Dreikönigsfest in Gmünd - Russische Legende zu besserem Verständnis des Evangeliums
Geschichte für alle, die Gott suchen

Im Festgottesdienst segnete Monsignore Karl Wohlgut die Mädchen und Buben und sandte sie aus, um die Botschaft von Jesu Geburt zu verbreiten und Geld zu sammeln. Mit auf dem Bild die Begleiter sowie Marion (rechts) und Martin Schmid (Dritter von links). Die Geschwister staffieren die Sternsinger seit Jahren aus und bereiten sie auf ihren Dienst vor.

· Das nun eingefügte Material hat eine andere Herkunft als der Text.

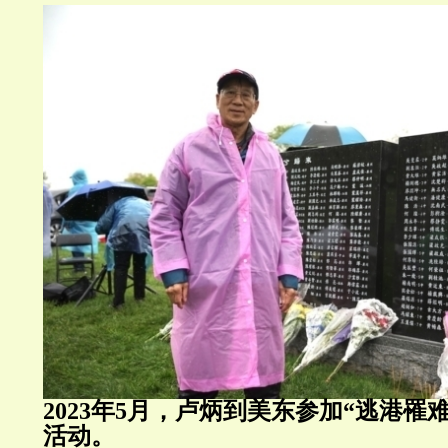
2023年5月，卢炳到美东参加“逃港罹
活动。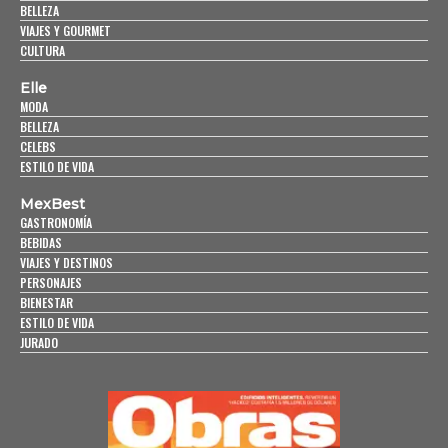
BELLEZA
VIAJES Y GOURMET
CULTURA
Elle
MODA
BELLEZA
CELEBS
ESTILO DE VIDA
MexBest
GASTRONOMÍA
BEBIDAS
VIAJES Y DESTINOS
PERSONAJES
BIENESTAR
ESTILO DE VIDA
JURADO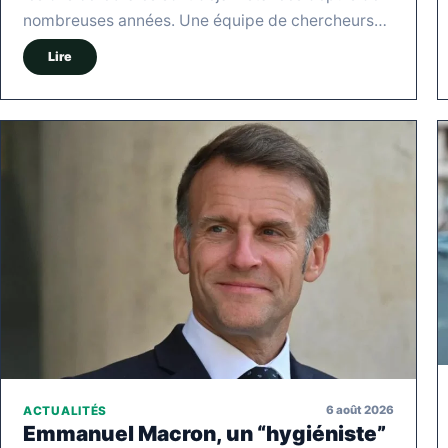
nombreuses années. Une équipe de chercheurs…
Lire
6 août 2026
ACTUALITÉS
Emmanuel Macron, un “hygiéniste”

Bild: az
"Mit dem Fest der Erscheinung des Herrn verbinden wir das Bild von den Heiligen Drei Königen, die den Stern suchen, der zur Krippe führt." Auf der Suche nach Gott werde es in unserem Leben manchmal dunkel. Dann möge uns ein Stern der Verheißung leuchten.

In diesem Sinn eröffnete Monsignore Karl Wohlgut den Festgottesdienst in der Filialkirche. Traditionell hatte die Ortsfeuerwehr die Stadtkapelle zur musikalischen Begleitung bestellt. Lesung und Fürbitten trug Lektorin Bianca Hofmann vor. Das Fest "Erscheinung des Herrn" als der liturgische Name für den 6. Januar, habe sich in unseren Breitengraden nicht eingebürgert, so Wohlgut in seiner Predigt. Dabei sei es gar nicht so sicher, dass es sich bei den Heiligen Drei Königen wirklich um drei Personen gehandelt habe. Die Legende gebe diesen mit Kaspar, Melchior und Balthasar sogar Namen. Vielleicht seien es aber gar keine Könige gewesen. In Deutschland würden sie jedoch als solche verehrt.

Die Zahl der Könige sei "nicht so wichtig", fand der Priester und verwies auf eine Legende aus Russland, die von einem vierte König berichte. Jenem sei auf dem Weg nach Bethlehem viel Not und Elend begegnet. Und er sei zu spät gekommen. Eigentlich, so Wohlgut, hätte er sich den Weg dorthin sparen können. Schließlich seien Armut und Elend überall zu finden: bei Hungernden, Kranken, Heimatlosen, Unfreien, Entrechteten. Diese russische Legende führe zu einem besseren Verständnis des Evangeliums. Sie sei eine wundersame Geschichte für alle, die Gott suchen. Die Weisen wären Gott nicht bei den Reichen begegnet, vielmehr in einem Kind. "Kinder zählen zu den Schwachen dieser Welt", zog er eine aktuelle Parallele.

"Sie verhungern, verdursten, werden ausgebeutet, missbraucht, werden zu Tode geprügelt. Der Priester bilanzierte: So wie wir Jesu Tod am Kreuz als Zeichen von Liebe zu den Menschen deuten, so sei das Kind in der Krippe als "grenzenlose Solidarität mit den Kleinen und Hilflosen" auf unserer Erde zu verstehen. Und dies wiederum sei die Botschaft, die die Sternsinger in die Wohnungen und Häuser tragen.